Active surveillance on the rise for low-risk prostate cancer

Prostate Cancer Social

A large study indicates that active surveillance rates for managing low-risk prostate cancer are rising nationally, but are still suboptimal.

The results, published Thursday in JAMA Network Open, indicate that improving practice patterns might help minimize overtreatment of low-risk prostate cancer.

Prostate cancer is the second leading cause of cancer mortality among U.S. men, yet most cancers identified through screening are indolent, posing minimal threat to length or quality of life, even decades after diagnosis. Early detection and treatment of aggressive cancers have helped significantly decrease mortality rates, but at the cost of avoidable morbidity and costs attributable to the overtreatment of indolent tumors. Prostate cancer risk can be reliably classified using long-available, well-validated tools, but prostate cancers have historically been treated regardless of risk.

Active surveillance for prostate cancer aims to avoid the potential complications and adverse effects of treatment while retaining curative treatment options if signs of progression occur. Clinical guidelines now endorse active surveillance as the preferred management strategy for low-risk prostate cancer, but its use in clinical practice is not well defined.

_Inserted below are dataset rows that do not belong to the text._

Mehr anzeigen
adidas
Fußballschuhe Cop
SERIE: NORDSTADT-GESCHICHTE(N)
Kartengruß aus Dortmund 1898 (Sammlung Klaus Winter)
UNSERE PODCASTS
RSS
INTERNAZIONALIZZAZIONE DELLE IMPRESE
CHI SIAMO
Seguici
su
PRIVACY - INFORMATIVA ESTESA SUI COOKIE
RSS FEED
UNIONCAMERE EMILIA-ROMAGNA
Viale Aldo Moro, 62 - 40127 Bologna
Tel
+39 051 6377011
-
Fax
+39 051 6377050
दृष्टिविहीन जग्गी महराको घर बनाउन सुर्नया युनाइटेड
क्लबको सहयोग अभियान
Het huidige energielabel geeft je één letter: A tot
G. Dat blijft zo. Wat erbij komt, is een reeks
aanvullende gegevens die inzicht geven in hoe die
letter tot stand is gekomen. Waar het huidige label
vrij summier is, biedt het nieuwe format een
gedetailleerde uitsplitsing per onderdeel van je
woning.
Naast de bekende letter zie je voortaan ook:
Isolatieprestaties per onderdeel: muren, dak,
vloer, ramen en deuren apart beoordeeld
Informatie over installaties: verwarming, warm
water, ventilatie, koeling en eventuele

The study researchers sought to characterize trends over time and practice- and practitioner-level variation in the use of active surveillance as a primary treatment for patients diagnosed with low-risk prostate cancer, as determined using the American Urological Association Quality (AQUA) Registry, which includes data from 1,945 urology practitioners at 349 urology practices across 48 U.S. states, comprising more than 8.5 million patients. Data are automatically collected from electronic health record systems at participating practices.

This retrospective analysis of a prospective cohort study included men with low-risk prostate cancer, defined as prostate-specific antigen (PSA) less than 10 ng/mL, Gleason grade group 1, and clinical stage T1c or T2a, diagnosed between January 1, 2014, and June 1, 2021. A total of 20,809 patients were diagnosed with low-risk prostate cancer and had known primary treatment. The median age was 65 years; 31 were Native American; 148 were Asian; 1,855 were Black; 8,351 were white; 169 were other races; and 10,255 lacked information on race or ethnicity.

Rates of active surveillance increased sharply and consistently from 26.5% in 2014 to 59.6% in 2021. However, its use varied from 4% to 78% at the urology practice level, and from 0% to 100% at the practitioner level. On multivariable analysis, the year of diagnosis was the variable most strongly associated with active surveillance; age, race, and PSA value at diagnosis were also associated with surveillance rates.

The researchers concluded that active surveillance rates for low-risk prostate cancer, while still suboptimal, are rising nationally. However, since surveillance use varied widely across practices and practitioners, improving practice patterns is essential in order to minimize overtreatment of low-risk prostate cancer.

They hope to document further reductions in overtreatment rates over time–by extension, improving both the benefit-to-harm ratio of national prostate cancer early detection efforts, and our national prostate cancer outcomes.